* WHAT YOU NEED TO DO:
Copy the stretch of the records below from their first line through the line containing "award winners, I", reproducing each line precisely and nothing beyond it.

Transcribed page contents:
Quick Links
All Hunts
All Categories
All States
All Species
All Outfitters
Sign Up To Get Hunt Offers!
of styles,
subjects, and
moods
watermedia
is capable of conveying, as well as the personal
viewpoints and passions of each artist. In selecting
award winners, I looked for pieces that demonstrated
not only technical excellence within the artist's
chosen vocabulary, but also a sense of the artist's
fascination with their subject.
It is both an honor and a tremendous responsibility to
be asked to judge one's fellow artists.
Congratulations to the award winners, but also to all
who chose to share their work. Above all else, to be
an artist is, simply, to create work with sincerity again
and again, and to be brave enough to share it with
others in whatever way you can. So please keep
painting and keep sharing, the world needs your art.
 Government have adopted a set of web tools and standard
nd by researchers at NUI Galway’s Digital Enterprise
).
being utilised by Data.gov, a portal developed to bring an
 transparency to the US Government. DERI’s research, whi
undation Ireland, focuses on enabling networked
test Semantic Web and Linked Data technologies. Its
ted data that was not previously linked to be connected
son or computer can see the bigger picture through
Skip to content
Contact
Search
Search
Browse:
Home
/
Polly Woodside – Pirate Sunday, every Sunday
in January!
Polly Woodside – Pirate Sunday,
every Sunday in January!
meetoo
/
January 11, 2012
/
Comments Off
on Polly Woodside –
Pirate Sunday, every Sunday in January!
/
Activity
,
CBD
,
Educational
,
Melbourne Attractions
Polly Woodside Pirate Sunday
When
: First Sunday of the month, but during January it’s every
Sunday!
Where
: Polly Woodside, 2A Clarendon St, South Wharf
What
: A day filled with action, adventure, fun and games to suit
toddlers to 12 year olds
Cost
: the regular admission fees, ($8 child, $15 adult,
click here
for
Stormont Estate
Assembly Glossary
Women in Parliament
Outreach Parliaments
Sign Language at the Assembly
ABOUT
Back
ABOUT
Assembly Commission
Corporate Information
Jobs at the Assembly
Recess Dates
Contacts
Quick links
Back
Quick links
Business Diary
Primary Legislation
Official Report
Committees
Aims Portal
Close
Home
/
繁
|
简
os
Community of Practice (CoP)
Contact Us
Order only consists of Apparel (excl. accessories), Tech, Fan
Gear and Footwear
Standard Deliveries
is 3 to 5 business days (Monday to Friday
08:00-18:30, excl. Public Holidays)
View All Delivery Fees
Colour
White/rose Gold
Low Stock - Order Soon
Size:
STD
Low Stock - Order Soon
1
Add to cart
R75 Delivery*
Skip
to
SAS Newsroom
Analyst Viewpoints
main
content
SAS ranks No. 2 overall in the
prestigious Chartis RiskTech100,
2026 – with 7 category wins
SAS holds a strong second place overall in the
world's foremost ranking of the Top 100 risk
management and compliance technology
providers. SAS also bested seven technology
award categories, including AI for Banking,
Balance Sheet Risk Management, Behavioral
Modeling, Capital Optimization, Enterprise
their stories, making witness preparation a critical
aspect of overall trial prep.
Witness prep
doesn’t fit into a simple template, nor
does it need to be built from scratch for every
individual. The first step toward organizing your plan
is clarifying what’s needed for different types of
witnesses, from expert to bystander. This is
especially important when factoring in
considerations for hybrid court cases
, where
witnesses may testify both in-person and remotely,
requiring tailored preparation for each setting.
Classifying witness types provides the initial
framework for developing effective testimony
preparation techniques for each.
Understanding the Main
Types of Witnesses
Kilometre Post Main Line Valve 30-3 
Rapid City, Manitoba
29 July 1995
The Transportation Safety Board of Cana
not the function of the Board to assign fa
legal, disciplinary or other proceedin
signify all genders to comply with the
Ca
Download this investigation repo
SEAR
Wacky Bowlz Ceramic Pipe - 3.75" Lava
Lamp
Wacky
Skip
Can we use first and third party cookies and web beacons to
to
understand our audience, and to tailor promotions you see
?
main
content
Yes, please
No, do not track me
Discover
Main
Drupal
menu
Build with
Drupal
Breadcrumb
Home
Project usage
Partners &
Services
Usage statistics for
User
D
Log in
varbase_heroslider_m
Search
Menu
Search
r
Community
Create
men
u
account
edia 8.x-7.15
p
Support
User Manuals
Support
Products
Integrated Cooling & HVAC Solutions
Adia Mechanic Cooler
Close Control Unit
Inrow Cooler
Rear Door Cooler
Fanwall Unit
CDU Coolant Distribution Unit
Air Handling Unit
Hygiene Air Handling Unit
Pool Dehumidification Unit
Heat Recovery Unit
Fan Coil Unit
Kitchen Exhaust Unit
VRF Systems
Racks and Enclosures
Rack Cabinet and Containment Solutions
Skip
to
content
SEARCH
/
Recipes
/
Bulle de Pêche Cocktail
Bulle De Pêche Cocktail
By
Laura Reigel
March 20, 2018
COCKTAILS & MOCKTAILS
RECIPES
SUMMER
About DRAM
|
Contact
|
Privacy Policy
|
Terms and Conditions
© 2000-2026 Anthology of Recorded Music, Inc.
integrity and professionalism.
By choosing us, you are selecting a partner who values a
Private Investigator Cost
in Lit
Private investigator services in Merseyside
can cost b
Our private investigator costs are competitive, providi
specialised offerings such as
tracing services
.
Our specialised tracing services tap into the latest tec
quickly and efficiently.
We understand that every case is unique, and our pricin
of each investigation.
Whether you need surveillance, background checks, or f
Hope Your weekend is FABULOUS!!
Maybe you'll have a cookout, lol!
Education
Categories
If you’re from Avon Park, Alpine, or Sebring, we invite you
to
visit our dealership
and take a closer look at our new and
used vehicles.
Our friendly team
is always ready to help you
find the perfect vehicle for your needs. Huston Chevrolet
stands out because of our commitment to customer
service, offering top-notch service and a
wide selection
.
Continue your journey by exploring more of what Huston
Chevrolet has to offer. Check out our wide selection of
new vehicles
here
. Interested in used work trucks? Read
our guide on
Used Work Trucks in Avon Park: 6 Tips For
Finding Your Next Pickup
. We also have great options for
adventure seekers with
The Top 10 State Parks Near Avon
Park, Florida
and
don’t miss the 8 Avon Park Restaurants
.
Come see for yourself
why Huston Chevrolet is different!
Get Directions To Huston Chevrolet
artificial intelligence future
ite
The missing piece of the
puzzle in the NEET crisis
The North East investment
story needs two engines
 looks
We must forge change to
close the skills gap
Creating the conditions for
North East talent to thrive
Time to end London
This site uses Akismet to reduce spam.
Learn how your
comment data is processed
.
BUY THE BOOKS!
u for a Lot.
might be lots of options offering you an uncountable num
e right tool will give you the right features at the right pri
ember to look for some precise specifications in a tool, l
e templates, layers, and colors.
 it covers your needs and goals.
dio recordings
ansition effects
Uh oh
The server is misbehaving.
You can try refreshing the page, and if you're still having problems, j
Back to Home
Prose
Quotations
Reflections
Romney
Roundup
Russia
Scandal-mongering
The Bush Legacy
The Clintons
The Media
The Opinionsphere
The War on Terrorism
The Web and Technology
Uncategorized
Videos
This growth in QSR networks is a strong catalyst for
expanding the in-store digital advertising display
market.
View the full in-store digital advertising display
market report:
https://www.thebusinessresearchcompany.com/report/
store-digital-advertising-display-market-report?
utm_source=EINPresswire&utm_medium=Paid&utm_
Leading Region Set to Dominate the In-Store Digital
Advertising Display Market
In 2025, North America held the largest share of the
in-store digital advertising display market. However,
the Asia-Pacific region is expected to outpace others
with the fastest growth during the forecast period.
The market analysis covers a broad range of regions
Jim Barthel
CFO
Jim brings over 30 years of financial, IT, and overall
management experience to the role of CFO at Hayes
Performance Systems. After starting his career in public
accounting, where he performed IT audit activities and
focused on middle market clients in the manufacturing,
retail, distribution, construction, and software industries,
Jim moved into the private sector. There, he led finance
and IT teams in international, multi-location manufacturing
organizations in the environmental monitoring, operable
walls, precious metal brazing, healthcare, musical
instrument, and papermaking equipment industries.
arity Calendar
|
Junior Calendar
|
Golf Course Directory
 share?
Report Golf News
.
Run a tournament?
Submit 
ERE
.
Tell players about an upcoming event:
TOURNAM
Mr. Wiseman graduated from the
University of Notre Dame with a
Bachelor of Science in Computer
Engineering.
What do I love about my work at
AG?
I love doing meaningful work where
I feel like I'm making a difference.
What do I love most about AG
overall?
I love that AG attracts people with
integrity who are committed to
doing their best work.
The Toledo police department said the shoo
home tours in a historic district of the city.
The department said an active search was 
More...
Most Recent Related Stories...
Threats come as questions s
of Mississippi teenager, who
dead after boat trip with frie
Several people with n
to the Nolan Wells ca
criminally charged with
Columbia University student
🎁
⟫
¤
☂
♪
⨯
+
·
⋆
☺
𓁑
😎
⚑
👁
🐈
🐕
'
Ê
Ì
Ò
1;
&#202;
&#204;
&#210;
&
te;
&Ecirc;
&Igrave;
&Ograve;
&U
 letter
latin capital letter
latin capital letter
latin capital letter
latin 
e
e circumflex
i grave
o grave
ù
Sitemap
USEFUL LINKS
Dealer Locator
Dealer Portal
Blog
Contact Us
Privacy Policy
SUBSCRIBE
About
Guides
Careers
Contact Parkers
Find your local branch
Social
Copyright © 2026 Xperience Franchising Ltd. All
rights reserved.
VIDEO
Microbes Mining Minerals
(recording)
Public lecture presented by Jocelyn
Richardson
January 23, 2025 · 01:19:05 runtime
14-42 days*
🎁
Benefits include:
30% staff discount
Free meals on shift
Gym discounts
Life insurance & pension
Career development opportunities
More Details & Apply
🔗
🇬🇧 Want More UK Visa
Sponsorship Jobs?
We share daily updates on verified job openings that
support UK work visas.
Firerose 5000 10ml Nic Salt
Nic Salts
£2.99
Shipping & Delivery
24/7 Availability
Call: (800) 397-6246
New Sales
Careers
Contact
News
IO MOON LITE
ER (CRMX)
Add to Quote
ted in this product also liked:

* RESPONSE TO THIS EXERCISE:
Quick Links
All Hunts
All Categories
All States
All Species
All Outfitters
Sign Up To Get Hunt Offers!
of styles,
subjects, and
moods
watermedia
is capable of conveying, as well as the personal
viewpoints and passions of each artist. In selecting
award winners, I looked for pieces that demonstrated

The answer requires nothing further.